Open Source Experiment Management Software? 122
Alea asks: "I do a lot of empirical computer science, running new algorithms on hundreds of datasets, trying many combinations of parameters, and with several versions of many pieces of software. Keeping track of these experiments is turning into a nightmare and I spend an unreasonable amount of time writing code to smooth the way. Rather than investing this effort over and over again, I have been toying with writing a framework to manage everything, but don't want to reinvent the wheel. I can find commercial solutions (often specific to a particular domain) but does anyone know of an open source effort? Failing that, does anyone have any thoughts on such a beast?"

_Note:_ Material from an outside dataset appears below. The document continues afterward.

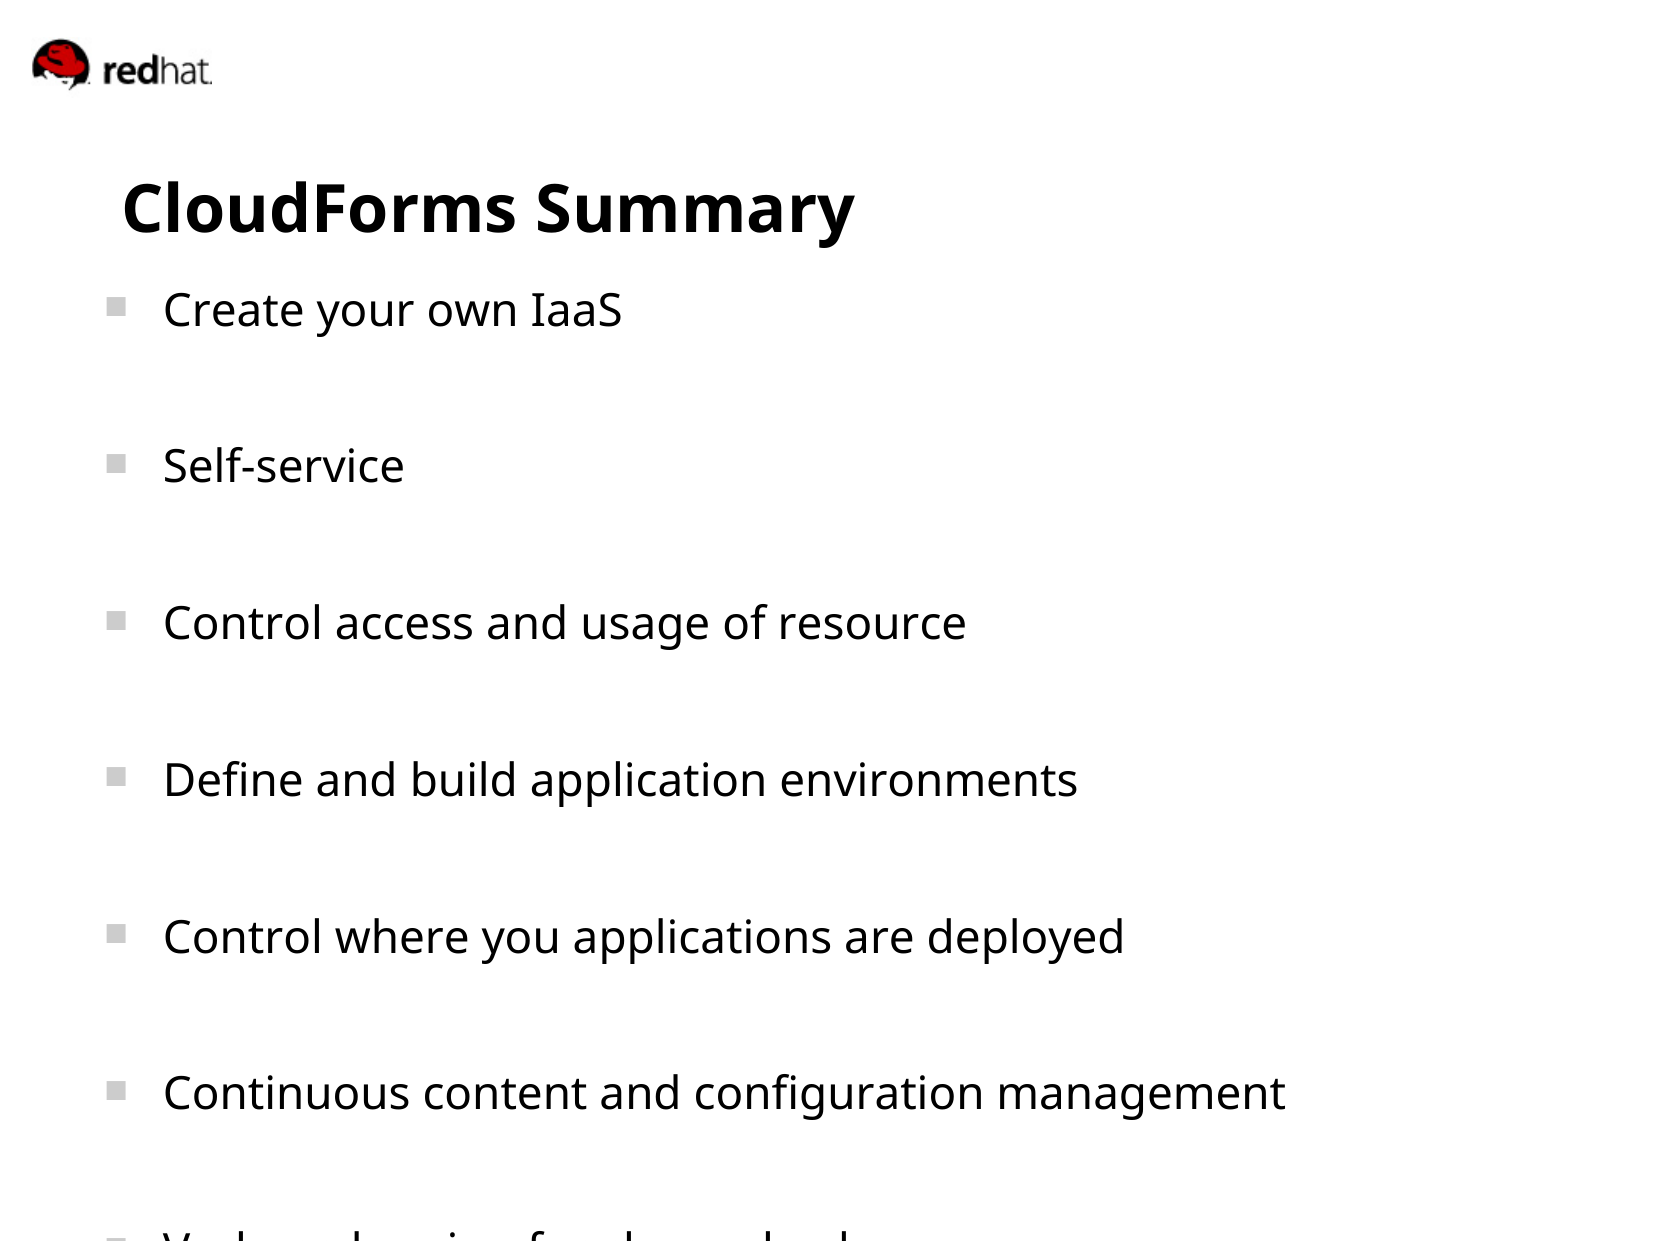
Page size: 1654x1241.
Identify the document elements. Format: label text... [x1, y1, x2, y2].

picture [31, 37, 212, 98]
title CloudForms Summary [121, 102, 1534, 310]
list Create your own IaaS Self-service Control access and usage of resource Define and build application environments Control where you applications are deployed Continuous content and configuration management Verbose logging for charge back [106, 277, 1519, 1160]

"The features I would want would be:
- management of all details of an experiment, including parameter sets, datasets, and the resulting data
- ability to "execute" experiments and report their status
- an API for obtaining parameter values and writing out results (available to multiple languages)
- additionally (alternately?) a standard format for transferring data (XDF might be good)

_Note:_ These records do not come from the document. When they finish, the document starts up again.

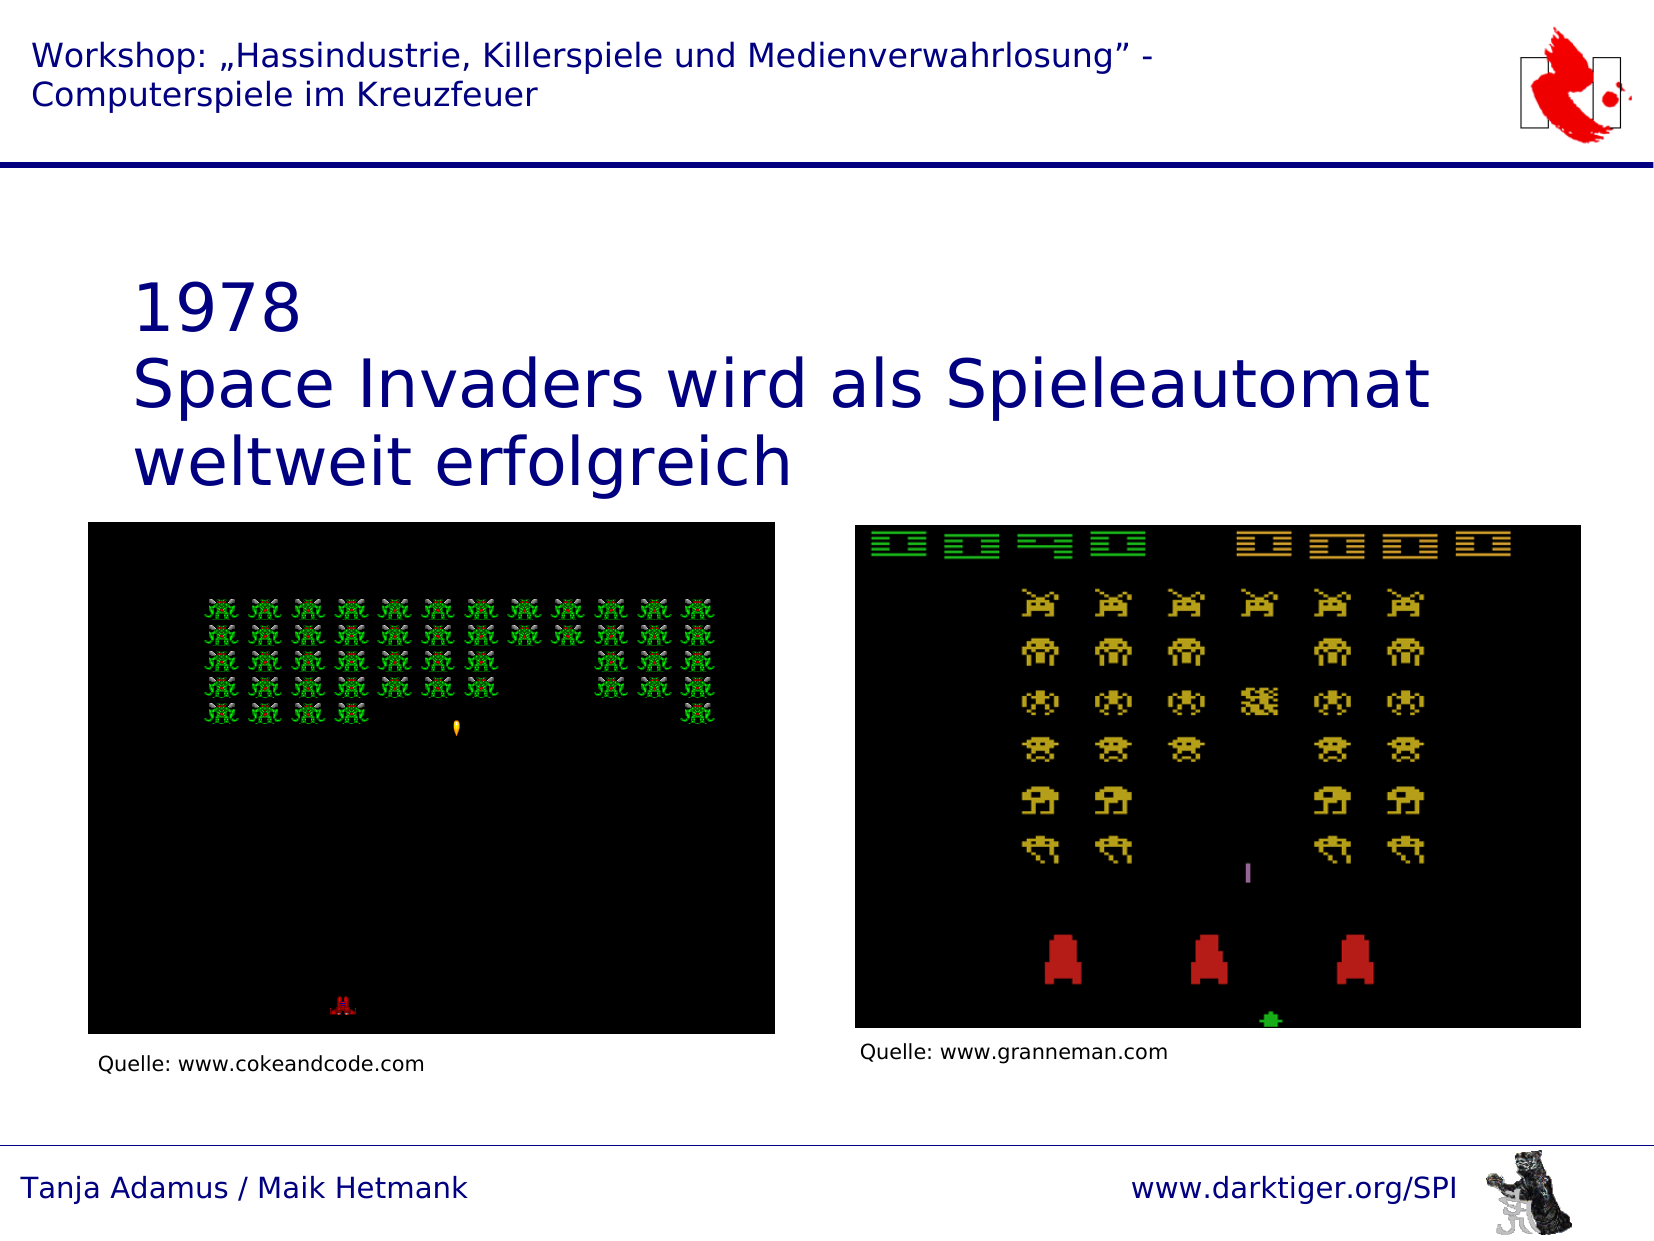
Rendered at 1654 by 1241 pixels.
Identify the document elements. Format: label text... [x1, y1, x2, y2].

picture [1503, 16, 1632, 148]
text_box Quelle: www.cokeandcode.com [83, 1045, 440, 1085]
picture [88, 522, 775, 1034]
picture [1486, 1150, 1572, 1235]
picture [855, 525, 1581, 1028]
text_box Space Invaders wird als Spieleautomat weltweit erfolgreich [118, 338, 1595, 509]
text_box Quelle: www.granneman.com [844, 1033, 1184, 1073]
text_box 1978 [118, 261, 1152, 338]
text_box Workshop: „Hassindustrie, Killerspiele und Medienverwahrlosung” - Computerspiele im Kreuzfeuer [16, 29, 1418, 178]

- ability to extract selected results from experimental data
- ability to add notes
- ability to differentiate versions of software
- automatically run experiments over several parameters values
- distribute jobs and data over a cluster
- output to various formats (spreadsheets, Matlab, LaTeX tables, etc.)
- provide a fancy front-end (that can be done separately - I'm thinking mainly in terms of libraries)
- visualize data
- statistical analysis (although some basic stats would be handy)

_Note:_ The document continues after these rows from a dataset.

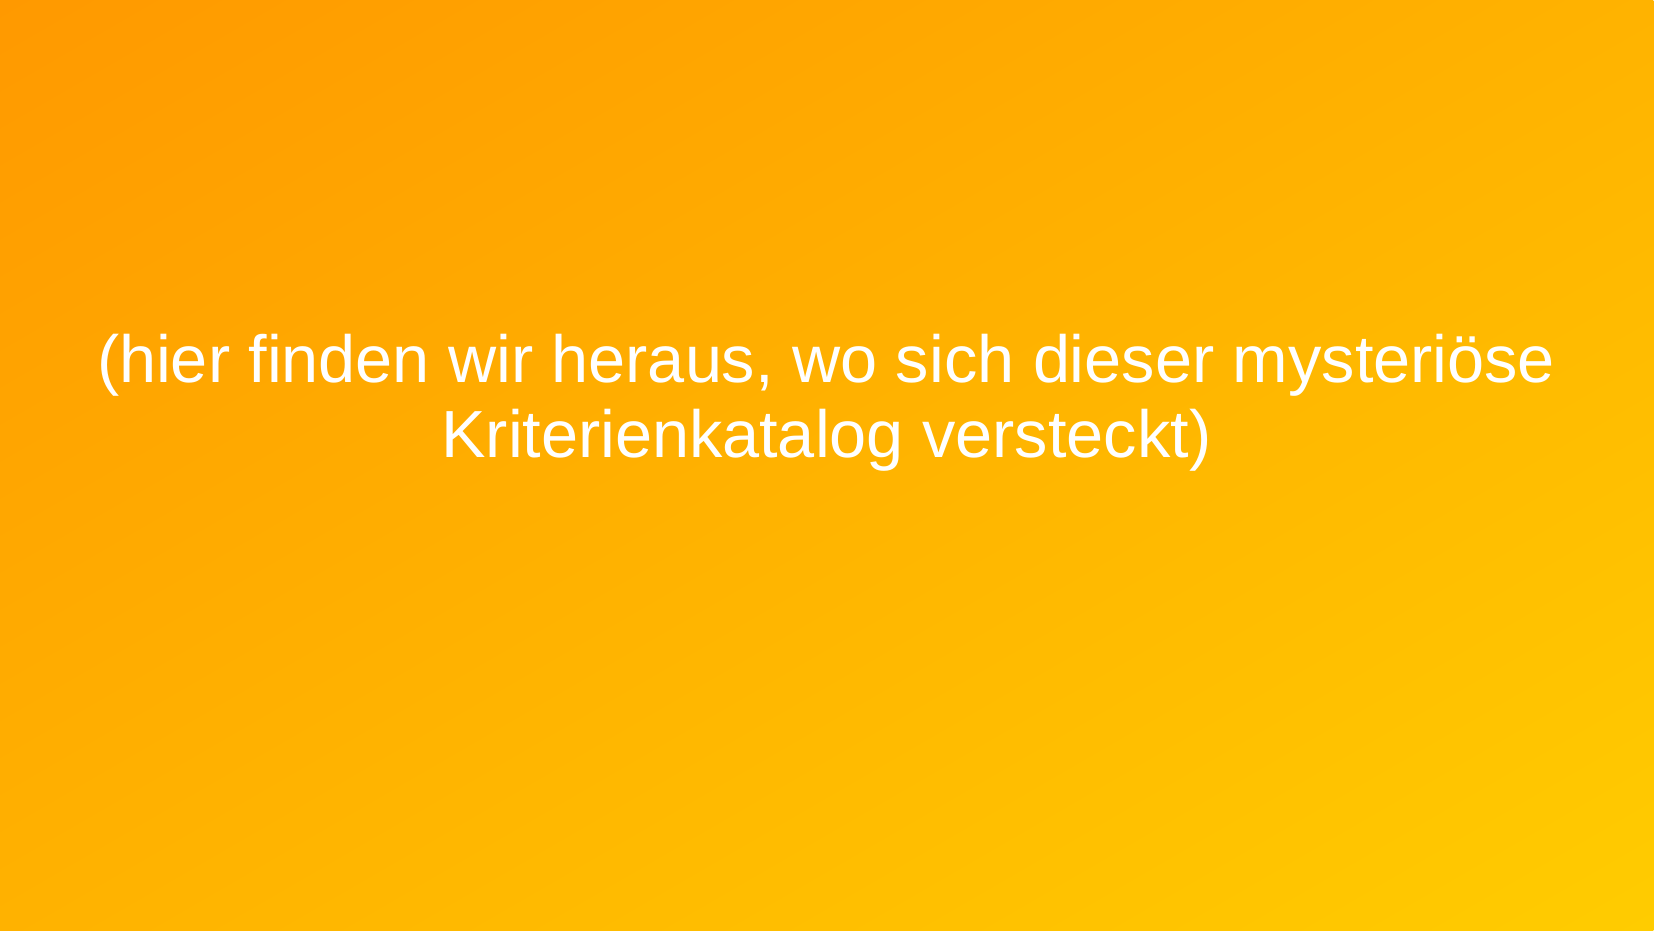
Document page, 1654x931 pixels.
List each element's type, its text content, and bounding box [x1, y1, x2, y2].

subtitle (hier finden wir heraus, wo sich dieser mysteriöse Kriterienkatalog versteckt) [0, 37, 1654, 757]
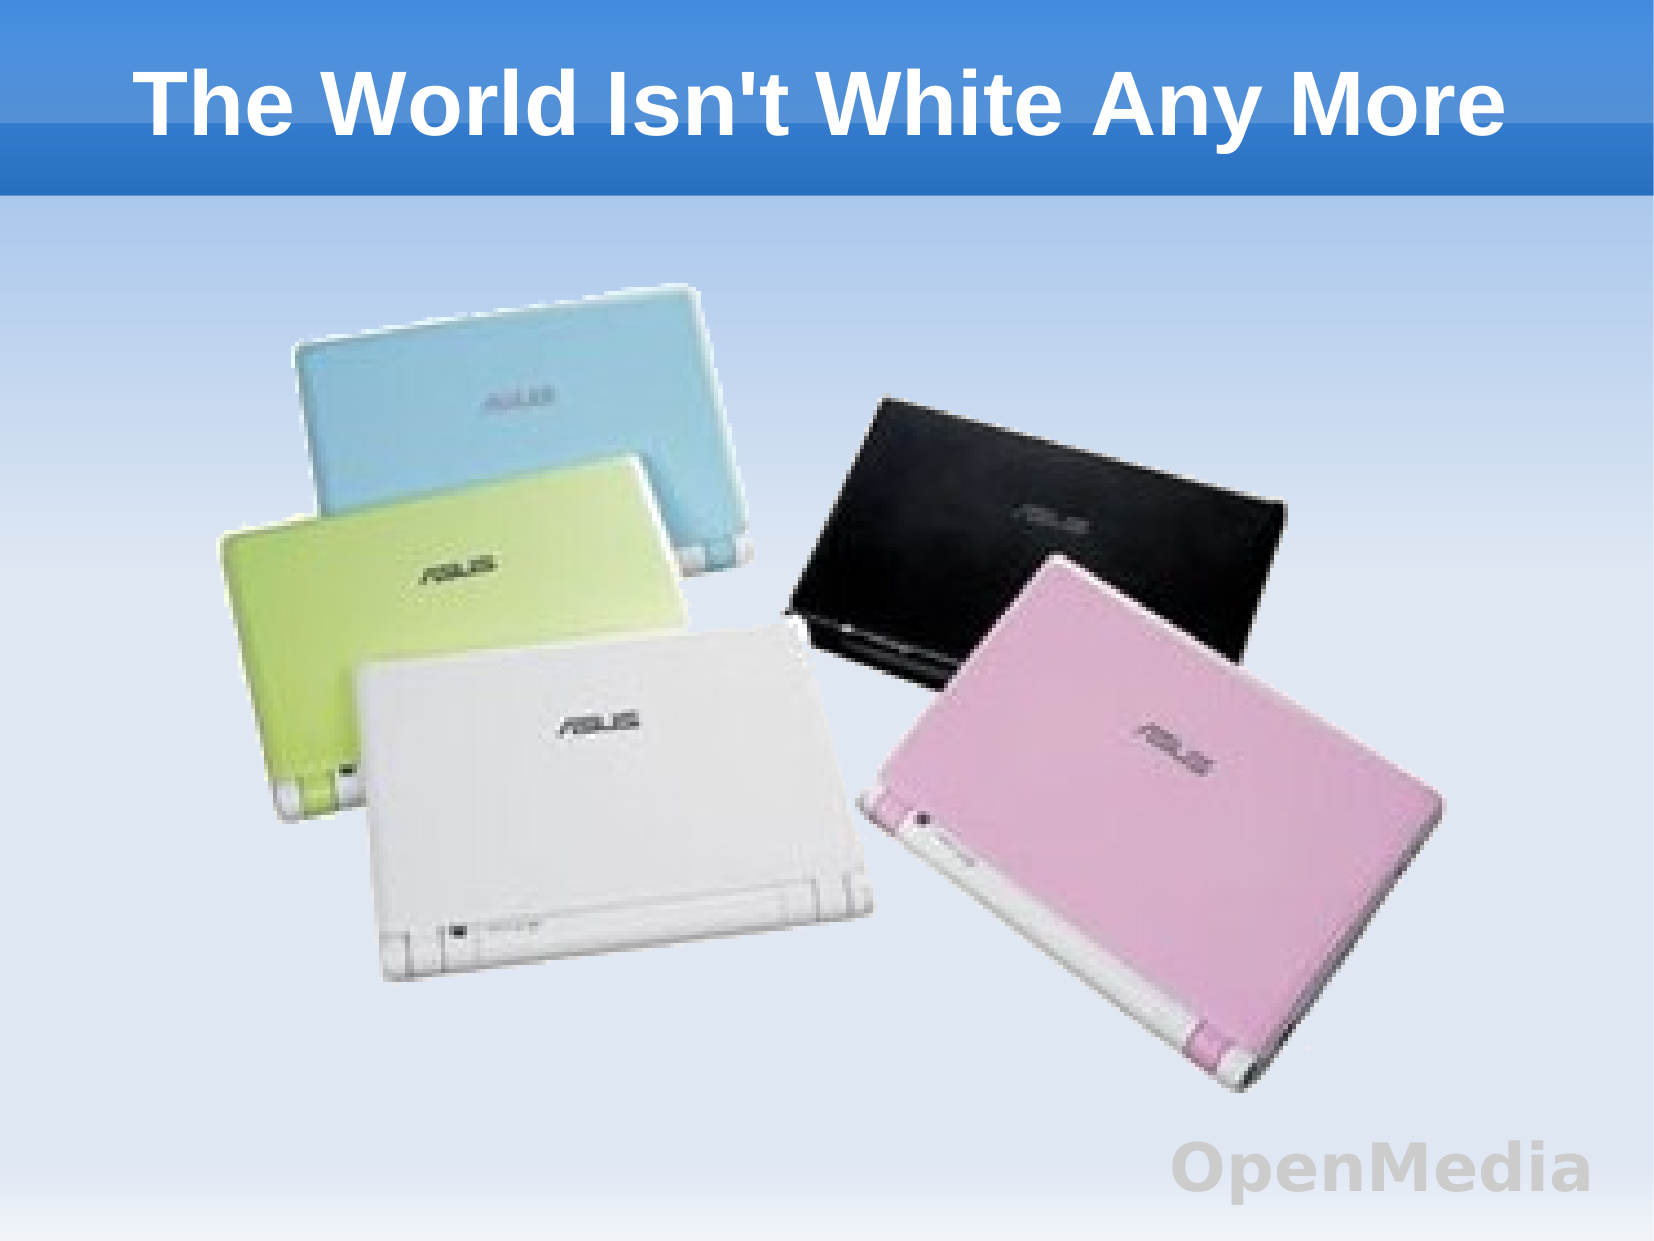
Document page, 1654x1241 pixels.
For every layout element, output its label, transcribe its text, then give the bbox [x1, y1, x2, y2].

picture [0, 0, 1654, 1241]
title The World Isn't White Any More [76, 0, 1565, 208]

MAUS and GABE (Score:0, Insightful)
In soviet russia MtnDew Buys Gabe.
Experience (Score:5, Insightful)
I also did lots of comp sci empirical experiments. My experience is that the tools used for experimenting itself is very ad-hoc and not easily scriptable. Most of the times we are required to tend the hour-long experiments to see what happened on the output and decide what to do next. And... the decision is often times not clear cut. Some sort of heuristic is needed. Not to mention about the frustations when the errors occur (especially when the tool is buggy, which is very often in research settings). So, considering this, what I would do is to construct a script and do the experiments in phases. Run it and see the result several days after.
I also noticed that from one experiment to another is sometimes radically different that I would doubt it is easily manageable.
Perl (Score:1, Insightful)
I find it to be an excellent language for maintaining data.
Re:Piracy is Your Only Option (Score:3, Insightful)
4. Profit!!!!
Sorry, I've been reading slashdot too much and must append such an item to all lists I encounter. :P
And it's not stealing, it's copyright infringement. ;)
Seriously, though, I think using commercial software still won't cover all the bases. Alea said, "I can find commercial solutions (often specific to a particular domain)..." which I would assume means that there don't appear to be any general-purpose experiment packages.
As some others have already posted, 'experiments' can cover a wide range of things, and I can imagine that making a general-purpose experiment harness would be a tall order. Having such a thing would be useful for some of the work I do, but I have not had the time (and probably don't have the ability) to try to put together something that can help manage and automate experiments (or sensor data processing jobs, in my case). This is one of those problems which I 'feel' has to have a solution, but I know it's currently beyond my capability to figure out how it should work.